■ **EXERCISE BRIEF**
Among the entries below, one stretch runs from the line that contains "- [GH-racai-ai: RobinASR](https://github.com/racai-ai/RobinASR)" through the line that contains "- [arxiv: RoQLlama". Repeat that stretch exactly, ends included, and only that.

****************************************

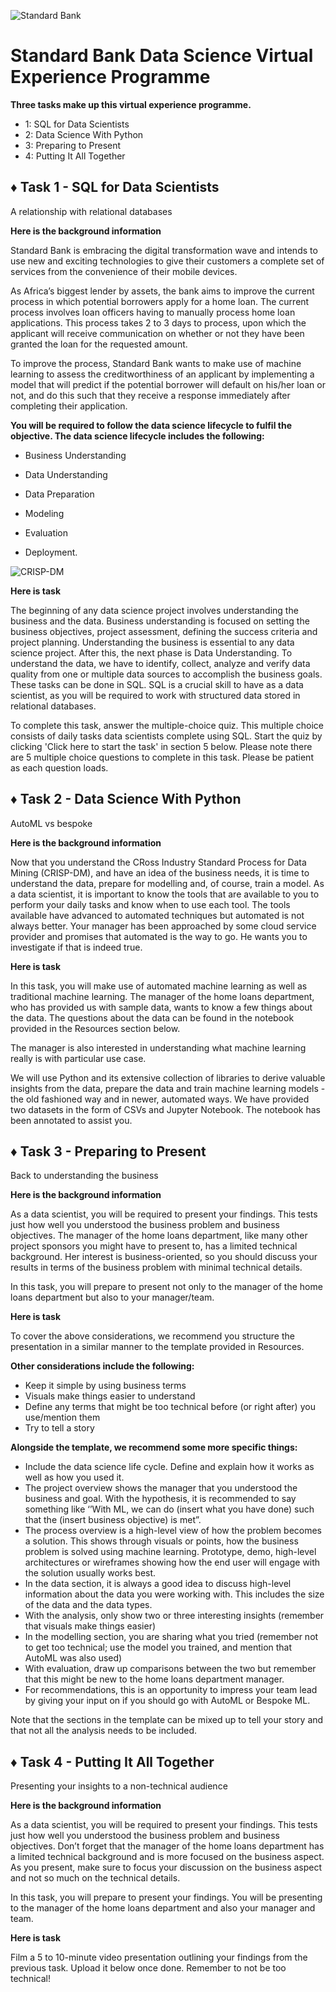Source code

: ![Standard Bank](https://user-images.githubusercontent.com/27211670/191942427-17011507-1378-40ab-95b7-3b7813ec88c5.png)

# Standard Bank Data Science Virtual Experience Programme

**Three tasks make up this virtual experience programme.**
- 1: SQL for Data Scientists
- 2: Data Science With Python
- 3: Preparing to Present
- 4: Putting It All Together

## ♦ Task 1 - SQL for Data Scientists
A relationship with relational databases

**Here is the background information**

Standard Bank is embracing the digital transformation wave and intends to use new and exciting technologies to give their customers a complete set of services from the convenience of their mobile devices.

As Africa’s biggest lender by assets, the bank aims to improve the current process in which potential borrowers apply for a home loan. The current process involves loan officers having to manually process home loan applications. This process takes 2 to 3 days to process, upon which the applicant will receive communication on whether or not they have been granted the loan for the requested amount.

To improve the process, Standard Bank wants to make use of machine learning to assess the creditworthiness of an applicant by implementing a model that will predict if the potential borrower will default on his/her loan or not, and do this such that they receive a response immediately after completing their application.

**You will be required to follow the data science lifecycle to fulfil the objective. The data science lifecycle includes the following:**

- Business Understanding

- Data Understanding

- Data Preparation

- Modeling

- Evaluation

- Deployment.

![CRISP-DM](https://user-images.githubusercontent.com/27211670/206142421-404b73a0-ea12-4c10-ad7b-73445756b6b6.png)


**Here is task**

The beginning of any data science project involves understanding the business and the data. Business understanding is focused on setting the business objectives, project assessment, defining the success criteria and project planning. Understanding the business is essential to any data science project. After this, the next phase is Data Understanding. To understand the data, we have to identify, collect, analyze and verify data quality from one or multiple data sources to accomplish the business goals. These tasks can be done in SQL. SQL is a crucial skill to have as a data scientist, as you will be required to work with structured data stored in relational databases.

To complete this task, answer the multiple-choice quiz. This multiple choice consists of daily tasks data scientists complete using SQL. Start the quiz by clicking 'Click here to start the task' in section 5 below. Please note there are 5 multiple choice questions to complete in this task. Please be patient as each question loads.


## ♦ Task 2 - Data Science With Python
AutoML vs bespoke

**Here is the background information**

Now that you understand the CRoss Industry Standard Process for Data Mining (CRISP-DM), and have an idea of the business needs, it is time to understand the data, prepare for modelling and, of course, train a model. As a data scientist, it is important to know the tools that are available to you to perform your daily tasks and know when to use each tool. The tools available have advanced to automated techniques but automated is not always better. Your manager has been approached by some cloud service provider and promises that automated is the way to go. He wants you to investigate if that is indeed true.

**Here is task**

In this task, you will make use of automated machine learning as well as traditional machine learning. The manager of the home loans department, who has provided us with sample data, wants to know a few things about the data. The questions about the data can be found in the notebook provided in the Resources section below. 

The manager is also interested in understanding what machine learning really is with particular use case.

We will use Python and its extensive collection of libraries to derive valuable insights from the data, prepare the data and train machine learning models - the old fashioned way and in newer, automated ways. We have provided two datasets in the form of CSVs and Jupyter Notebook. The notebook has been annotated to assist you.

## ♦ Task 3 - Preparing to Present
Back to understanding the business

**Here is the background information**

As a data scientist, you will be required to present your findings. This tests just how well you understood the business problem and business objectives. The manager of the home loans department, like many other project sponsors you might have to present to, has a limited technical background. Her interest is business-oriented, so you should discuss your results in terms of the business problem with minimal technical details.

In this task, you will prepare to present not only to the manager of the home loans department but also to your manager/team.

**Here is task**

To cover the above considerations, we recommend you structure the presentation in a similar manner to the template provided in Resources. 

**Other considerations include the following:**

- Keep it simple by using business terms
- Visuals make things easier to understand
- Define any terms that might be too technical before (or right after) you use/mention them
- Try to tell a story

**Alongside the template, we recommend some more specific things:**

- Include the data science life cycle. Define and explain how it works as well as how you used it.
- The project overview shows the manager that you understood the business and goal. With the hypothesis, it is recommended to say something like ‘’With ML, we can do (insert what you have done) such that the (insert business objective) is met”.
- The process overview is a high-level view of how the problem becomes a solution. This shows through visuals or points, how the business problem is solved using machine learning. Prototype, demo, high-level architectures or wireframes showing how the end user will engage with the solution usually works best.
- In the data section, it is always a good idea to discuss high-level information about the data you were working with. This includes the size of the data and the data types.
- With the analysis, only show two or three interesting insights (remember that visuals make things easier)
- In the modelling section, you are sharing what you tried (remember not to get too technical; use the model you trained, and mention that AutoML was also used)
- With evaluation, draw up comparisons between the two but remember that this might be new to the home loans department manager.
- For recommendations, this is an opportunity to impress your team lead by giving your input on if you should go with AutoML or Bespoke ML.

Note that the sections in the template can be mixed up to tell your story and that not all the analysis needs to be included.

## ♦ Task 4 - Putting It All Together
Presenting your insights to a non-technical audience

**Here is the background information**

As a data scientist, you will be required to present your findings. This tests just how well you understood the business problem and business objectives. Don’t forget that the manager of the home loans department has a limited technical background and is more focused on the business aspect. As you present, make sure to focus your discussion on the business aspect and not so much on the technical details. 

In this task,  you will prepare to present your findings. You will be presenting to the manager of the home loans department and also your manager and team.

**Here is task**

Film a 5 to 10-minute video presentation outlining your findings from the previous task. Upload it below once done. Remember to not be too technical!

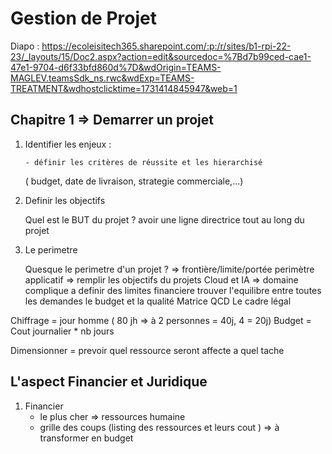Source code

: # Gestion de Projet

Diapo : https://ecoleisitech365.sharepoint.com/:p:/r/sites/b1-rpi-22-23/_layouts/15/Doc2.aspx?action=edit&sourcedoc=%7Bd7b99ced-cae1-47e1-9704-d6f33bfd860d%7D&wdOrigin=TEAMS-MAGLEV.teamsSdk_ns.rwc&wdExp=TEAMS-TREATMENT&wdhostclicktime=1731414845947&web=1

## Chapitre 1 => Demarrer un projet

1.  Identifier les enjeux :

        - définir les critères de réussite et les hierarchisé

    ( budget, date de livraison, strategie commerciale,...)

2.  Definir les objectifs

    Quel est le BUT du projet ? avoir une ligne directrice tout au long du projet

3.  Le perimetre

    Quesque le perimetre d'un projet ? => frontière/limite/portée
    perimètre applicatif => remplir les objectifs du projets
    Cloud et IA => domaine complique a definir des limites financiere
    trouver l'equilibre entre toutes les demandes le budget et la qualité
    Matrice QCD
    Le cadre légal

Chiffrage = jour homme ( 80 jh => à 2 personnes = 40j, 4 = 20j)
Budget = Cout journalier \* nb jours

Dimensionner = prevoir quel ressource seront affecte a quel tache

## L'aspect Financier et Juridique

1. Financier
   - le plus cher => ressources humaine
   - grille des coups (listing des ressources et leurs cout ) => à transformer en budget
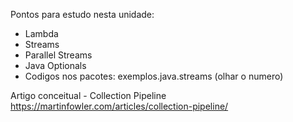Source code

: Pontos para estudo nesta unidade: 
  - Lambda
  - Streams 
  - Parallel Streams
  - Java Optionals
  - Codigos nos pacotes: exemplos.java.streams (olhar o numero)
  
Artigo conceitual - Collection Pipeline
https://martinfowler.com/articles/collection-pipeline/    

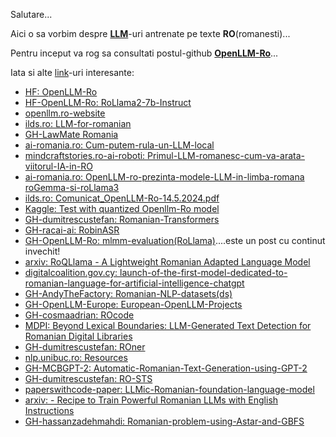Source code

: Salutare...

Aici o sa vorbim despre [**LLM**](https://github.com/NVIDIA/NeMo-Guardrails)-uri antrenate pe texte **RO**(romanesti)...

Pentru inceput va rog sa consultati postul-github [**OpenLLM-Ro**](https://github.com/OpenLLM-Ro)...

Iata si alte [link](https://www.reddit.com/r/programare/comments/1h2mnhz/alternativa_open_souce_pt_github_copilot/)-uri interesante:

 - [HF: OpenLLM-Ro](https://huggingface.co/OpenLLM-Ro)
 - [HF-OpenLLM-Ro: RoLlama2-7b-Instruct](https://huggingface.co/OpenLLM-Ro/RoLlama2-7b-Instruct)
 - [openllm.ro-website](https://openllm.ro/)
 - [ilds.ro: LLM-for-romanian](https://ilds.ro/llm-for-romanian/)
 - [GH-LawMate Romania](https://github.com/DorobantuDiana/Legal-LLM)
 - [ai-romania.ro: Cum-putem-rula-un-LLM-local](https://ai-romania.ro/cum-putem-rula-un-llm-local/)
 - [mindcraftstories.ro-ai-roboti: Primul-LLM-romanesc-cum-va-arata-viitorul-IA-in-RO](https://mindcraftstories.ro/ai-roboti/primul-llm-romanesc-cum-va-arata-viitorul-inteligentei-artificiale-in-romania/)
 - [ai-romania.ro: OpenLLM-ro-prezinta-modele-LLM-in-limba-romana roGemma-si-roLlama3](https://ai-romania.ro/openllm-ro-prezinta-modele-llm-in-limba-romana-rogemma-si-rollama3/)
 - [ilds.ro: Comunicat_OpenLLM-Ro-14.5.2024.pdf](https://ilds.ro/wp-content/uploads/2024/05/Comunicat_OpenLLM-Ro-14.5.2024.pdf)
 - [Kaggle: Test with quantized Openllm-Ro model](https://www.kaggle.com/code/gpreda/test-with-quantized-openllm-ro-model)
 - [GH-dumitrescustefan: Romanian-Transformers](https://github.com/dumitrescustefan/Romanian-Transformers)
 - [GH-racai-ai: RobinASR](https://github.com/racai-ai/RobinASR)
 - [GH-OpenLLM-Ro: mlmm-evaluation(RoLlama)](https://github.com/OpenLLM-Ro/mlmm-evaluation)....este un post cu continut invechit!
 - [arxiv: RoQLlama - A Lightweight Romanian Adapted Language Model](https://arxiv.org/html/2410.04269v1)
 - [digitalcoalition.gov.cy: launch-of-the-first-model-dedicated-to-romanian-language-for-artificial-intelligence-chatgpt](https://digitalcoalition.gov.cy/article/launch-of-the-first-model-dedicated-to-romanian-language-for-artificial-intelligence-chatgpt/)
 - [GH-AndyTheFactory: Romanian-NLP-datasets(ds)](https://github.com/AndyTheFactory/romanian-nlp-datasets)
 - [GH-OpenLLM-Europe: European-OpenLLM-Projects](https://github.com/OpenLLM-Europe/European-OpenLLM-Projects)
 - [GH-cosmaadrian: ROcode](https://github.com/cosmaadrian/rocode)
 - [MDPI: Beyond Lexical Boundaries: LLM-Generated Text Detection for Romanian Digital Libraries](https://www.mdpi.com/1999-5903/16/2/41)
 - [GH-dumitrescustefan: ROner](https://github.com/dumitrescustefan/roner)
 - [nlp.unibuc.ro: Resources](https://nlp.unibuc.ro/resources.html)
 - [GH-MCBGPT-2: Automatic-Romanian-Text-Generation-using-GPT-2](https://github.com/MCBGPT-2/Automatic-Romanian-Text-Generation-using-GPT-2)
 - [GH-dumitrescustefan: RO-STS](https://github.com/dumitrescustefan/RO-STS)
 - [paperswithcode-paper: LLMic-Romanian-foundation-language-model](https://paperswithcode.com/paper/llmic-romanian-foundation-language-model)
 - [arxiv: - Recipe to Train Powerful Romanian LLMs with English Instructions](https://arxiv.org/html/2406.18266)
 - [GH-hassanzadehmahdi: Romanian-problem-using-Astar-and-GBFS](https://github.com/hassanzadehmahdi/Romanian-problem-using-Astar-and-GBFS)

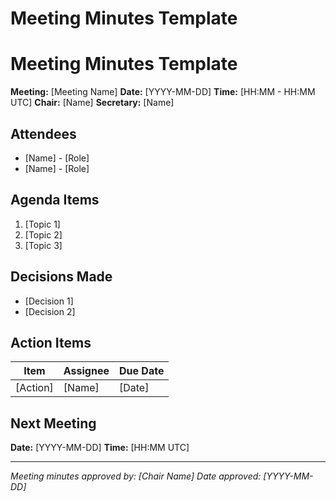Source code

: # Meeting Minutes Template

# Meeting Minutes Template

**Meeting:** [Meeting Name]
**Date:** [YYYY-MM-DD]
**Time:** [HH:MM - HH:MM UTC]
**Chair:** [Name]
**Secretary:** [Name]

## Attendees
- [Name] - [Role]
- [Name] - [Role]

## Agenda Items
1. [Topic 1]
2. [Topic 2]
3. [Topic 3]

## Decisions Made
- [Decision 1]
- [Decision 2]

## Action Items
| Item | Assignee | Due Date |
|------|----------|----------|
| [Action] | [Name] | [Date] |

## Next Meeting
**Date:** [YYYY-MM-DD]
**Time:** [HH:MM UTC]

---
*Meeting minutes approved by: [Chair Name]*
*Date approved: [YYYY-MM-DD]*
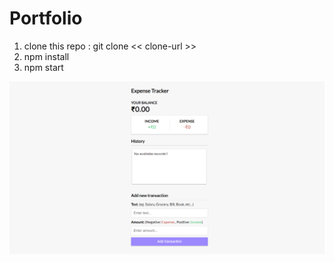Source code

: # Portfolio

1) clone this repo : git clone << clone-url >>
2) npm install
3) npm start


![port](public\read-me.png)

****************************************

■ **EXERCISE RESPONSE**
 - [GH-racai-ai: RobinASR](https://github.com/racai-ai/RobinASR)
 - [GH-OpenLLM-Ro: mlmm-evaluation(RoLlama)](https://github.com/OpenLLM-Ro/mlmm-evaluation)....este un post cu continut invechit!
 - [arxiv: RoQLlama - A Lightweight Romanian Adapted Language Model](https://arxiv.org/html/2410.04269v1)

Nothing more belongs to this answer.